Another step to avoid “cybersquatting” might take would be to obtain various variations such as RedlandBaptists.org. A step I’m sure the Rev. Jerry Falwell wishes he would have taken. Instead, now his own domain Falwell.com has to compete with two rather unflattering sites by the domain names Fallwell.com and JerryFalwell.com. The later bragging of a recent WIPO decision in which the Pastor failed to assume ownership of the domain bearing his own name.
* DISCLAIMER * Dean Peters is NOT A LAWYER – NOTHING he says here should be considered as sound legal advice – consult your attorney for precise details.
Does this mean that the cybersquatters will always win? NO! In fact, in a recent situation, HarperStephens of California registered several variations on Harry Potter only to have to surrender them because the studio producing the film had spent the $740 bucks to Trademark the name. From how my novice brain understands the law, it seems to me that the Trademark is the trump card in such disputes. I am surprised in this particular case the Anticybersquatting Consumer Protection Act wasn’t thrown at the Potter-Squatter.
Of course, with regards to churches and charities, the water becomes incredibly colluded. I suspect it would be difficult for 1st Baptist Church of Rockville, MD to pursue infringement litigation against 1st Baptist Church of Rockville, NY over “firstbaptistofrockville.org” as it is clear even to this non-lawyer that such a registration isn’t in bad faith.
The point is, considering how many 1st Baptist or St.Patricks there are out there, it is far less expensive to get all the domain names you need to help your visitors find your site, versus having to file suit. If nothing else, it will save you embarrassment if/when someone gets their undies in a wad and creates a hate site.

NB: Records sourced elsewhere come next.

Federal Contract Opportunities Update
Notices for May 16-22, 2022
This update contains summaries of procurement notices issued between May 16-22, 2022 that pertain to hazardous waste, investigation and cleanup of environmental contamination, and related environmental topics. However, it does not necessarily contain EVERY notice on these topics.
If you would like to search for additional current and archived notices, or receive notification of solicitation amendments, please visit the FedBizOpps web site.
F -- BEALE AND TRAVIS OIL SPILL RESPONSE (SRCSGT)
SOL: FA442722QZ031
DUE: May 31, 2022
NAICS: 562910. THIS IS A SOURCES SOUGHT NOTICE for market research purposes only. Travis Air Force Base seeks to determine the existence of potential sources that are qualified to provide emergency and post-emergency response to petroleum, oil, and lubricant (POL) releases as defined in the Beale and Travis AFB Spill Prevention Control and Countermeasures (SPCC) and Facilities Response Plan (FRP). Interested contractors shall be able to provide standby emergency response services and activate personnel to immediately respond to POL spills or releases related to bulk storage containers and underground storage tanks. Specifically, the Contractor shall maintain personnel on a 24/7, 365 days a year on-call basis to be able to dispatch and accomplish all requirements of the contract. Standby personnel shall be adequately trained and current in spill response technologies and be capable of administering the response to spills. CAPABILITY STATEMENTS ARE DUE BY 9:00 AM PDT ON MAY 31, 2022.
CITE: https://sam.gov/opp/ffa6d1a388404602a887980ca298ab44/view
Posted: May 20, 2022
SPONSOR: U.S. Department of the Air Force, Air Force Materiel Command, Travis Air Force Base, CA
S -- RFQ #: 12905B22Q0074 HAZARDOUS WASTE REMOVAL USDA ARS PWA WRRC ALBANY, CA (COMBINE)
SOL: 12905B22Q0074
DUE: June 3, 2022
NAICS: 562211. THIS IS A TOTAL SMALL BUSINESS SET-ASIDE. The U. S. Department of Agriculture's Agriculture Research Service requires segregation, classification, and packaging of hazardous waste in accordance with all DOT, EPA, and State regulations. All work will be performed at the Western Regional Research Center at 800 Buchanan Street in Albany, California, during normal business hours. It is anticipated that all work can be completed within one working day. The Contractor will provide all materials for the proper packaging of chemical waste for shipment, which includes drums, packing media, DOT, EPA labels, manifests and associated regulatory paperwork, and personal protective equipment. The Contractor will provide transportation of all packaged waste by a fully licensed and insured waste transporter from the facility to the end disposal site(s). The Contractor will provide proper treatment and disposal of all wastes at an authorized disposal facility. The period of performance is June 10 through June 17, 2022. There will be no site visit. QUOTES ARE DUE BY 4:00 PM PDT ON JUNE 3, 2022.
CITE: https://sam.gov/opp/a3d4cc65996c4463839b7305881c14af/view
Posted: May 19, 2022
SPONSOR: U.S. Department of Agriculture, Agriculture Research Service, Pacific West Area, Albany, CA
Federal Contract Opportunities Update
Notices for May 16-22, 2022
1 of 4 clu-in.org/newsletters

* UPDATE * Ernest Svenson replied an email I sent him about this article – he suggest I recommend Marty Schwimmer over at the Trademark Blog. As he puts it “Marty’s a great guy, practices Trademark law (which involves domain name disputes), and knows this stuff cold. I would list him as an expert.” … who am I to turn down such expert advice? So I am. Of course, I’m also a bit nervous having them read my layman’s hacking of the law, just as I’m sure they’d be nervous of me perusing a tech topic on their sites !-) Be gentle guys.